On a positive note, I now have a ‘relationship’ with the local shoe cobbler or shoe repair guy.  Why you might ask?  Well, when a pair of shoes happens to fit, you have to learn to get them repaired, over and over again.  My guy, actually, I guess my shoe buddy, has come to expect my monthly visits.  He knows what breaks, i.e., heel pads, strings, toe pads, and other mysterious shoe parts, and given that mine are er, larger, stocks them.  He has an efficient consumer response system.

My recommendations for improving this system:

  • Provide an email address on every shoe box.

  • Within every store, provide a mechanism (not just a suggestion box) to report to the store management that they just suffered a stock-out.

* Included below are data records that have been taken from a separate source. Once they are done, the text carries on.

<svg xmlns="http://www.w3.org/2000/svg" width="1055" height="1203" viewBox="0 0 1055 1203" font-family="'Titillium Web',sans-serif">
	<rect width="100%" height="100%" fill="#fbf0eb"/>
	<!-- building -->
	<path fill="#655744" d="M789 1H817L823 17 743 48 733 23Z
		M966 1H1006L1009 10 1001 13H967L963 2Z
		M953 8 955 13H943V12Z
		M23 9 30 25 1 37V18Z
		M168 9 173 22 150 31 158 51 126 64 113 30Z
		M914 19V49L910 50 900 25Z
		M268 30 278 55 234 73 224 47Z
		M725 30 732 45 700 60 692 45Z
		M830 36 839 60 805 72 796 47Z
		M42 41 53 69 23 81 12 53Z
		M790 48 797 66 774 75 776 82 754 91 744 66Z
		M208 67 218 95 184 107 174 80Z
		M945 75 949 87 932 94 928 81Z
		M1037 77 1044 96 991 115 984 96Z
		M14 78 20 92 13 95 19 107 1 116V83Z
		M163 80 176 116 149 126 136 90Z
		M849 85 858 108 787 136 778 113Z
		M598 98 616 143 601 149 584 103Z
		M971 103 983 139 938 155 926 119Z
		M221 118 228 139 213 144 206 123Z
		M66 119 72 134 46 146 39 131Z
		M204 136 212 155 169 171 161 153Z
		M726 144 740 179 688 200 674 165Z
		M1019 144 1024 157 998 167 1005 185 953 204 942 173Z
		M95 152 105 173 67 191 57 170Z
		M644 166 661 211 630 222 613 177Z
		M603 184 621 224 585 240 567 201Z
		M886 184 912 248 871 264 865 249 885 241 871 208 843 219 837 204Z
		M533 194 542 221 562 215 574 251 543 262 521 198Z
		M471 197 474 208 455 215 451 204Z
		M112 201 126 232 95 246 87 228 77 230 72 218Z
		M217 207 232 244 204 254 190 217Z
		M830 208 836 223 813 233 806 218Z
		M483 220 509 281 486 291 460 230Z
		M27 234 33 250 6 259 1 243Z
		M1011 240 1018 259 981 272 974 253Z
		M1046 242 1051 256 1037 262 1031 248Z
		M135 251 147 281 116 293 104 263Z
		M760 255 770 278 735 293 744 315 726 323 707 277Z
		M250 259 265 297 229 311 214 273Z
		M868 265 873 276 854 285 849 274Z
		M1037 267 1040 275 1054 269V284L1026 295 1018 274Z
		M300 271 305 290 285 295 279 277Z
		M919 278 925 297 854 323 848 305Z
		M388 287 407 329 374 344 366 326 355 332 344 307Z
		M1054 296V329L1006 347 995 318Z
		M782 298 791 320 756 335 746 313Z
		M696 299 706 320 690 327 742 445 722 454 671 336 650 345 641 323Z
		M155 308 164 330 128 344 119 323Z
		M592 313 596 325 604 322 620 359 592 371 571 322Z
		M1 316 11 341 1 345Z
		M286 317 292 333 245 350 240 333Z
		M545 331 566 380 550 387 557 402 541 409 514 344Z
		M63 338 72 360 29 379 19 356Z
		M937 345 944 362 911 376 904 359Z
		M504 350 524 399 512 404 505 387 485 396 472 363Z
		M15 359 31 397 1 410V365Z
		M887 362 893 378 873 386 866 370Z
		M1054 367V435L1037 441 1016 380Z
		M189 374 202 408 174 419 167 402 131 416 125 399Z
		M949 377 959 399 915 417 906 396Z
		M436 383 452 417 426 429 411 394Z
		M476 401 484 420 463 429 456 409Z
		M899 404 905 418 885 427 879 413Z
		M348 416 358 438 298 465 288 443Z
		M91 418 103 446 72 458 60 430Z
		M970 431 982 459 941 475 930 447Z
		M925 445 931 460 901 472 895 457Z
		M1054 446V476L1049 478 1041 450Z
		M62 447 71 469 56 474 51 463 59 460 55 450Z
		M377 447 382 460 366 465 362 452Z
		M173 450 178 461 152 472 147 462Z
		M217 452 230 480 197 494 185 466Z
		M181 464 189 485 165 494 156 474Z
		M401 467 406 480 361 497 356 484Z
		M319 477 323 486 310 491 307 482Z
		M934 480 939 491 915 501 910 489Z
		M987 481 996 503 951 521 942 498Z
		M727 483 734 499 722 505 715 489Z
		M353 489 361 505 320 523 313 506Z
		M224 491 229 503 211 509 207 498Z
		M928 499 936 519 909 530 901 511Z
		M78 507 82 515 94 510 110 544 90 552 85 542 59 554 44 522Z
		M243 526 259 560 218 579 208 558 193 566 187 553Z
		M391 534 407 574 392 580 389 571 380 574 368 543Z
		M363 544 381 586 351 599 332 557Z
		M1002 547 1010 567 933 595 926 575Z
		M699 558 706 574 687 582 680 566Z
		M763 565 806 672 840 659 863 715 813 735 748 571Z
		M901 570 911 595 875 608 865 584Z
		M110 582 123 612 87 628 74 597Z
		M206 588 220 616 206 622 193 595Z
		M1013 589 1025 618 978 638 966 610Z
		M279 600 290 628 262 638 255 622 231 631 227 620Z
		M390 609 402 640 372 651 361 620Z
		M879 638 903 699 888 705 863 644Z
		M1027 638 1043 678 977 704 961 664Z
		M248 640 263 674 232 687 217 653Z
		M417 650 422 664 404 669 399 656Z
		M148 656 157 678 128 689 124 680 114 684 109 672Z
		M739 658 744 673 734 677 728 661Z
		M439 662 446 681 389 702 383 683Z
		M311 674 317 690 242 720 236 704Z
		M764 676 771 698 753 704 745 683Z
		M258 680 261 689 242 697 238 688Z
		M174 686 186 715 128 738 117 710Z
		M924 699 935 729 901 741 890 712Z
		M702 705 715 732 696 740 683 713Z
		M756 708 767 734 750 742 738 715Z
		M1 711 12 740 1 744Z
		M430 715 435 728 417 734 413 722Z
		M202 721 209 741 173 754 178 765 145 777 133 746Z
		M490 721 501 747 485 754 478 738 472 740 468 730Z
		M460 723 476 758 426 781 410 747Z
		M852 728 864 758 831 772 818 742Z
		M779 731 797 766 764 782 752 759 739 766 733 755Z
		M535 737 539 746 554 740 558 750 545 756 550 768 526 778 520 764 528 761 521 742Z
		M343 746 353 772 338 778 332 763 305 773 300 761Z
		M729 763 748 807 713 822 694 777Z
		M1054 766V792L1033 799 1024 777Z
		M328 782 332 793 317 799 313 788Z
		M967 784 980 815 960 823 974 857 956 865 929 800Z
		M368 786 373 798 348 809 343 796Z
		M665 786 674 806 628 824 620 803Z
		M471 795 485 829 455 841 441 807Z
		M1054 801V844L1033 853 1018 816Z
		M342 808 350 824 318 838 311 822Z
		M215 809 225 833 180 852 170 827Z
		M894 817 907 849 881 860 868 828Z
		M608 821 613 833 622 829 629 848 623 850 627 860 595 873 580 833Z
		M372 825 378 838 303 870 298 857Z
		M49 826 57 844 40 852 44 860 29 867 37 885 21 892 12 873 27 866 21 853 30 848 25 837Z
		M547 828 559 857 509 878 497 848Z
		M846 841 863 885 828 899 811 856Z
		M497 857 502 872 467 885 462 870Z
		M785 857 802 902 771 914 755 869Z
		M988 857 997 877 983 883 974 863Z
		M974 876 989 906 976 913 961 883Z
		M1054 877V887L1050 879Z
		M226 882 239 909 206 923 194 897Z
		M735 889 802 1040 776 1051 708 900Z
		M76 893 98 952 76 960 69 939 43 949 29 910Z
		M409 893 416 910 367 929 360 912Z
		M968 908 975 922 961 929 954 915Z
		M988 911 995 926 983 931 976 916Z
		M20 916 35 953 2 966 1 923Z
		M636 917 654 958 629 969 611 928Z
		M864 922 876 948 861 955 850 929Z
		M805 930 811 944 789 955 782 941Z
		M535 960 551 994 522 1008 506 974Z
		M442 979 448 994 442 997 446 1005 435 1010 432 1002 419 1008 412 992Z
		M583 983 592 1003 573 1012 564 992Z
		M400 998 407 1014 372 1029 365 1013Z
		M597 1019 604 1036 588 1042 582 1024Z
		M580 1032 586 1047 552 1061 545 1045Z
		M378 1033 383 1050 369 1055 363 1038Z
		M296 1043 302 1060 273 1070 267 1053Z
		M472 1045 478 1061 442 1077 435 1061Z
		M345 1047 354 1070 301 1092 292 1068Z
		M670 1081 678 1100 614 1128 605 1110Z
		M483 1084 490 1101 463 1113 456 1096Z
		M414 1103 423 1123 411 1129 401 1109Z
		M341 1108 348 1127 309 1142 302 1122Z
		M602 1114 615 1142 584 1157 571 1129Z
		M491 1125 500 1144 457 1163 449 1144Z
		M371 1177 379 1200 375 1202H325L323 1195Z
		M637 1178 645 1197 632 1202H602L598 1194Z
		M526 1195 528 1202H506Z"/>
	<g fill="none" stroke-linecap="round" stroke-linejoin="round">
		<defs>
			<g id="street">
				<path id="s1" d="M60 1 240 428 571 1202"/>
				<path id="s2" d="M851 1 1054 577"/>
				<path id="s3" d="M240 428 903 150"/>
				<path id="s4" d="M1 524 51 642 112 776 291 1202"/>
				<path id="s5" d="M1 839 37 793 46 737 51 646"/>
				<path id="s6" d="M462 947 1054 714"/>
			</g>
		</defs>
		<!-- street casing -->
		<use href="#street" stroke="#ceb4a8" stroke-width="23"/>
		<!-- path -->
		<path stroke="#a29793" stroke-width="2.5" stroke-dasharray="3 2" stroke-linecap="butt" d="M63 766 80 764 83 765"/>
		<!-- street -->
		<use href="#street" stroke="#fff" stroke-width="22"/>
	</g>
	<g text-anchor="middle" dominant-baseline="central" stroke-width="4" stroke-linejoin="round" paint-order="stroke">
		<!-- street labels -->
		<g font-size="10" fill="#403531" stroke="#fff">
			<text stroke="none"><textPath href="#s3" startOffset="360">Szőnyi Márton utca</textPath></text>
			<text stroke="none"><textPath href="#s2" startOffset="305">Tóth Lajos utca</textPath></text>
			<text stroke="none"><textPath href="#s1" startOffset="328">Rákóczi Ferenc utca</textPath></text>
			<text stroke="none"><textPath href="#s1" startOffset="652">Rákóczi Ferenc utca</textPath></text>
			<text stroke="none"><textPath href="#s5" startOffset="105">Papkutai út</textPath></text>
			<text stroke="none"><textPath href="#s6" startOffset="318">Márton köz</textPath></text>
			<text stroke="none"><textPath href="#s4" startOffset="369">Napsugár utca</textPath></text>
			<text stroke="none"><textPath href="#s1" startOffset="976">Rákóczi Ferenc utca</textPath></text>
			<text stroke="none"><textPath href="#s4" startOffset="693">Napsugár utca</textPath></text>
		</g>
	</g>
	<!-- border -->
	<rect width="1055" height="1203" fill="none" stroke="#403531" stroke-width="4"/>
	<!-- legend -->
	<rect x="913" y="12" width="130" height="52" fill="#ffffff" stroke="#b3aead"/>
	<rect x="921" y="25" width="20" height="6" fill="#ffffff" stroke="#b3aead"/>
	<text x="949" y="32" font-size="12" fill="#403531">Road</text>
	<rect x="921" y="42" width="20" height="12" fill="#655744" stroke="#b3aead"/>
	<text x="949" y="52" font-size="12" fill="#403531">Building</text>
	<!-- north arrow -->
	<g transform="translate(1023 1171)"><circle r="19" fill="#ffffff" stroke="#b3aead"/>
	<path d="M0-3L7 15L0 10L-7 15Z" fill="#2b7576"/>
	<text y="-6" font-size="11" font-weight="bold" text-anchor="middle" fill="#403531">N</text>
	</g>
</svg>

  • Since shoes (you find out these things) are ordered by batches, and the manufacturers send a batch that fits a statistical sizing profile, that the profiles be updated.

  • That retailers provide a consumer level Business Intelligence system that ‘pushes’ size availability information out to shoe consumers (or any other product of interest).

 

As it turns out, I got to work with a direct-to-consumer shoe designer, www.heydayfootwear.com and we actually got to address each of this issues.  He was just one of many Shopify e-commerce sites I've got the opportunity to set up.  Want to launch your store today?

 

Finally, keep your shoe repair guy happy at all cost.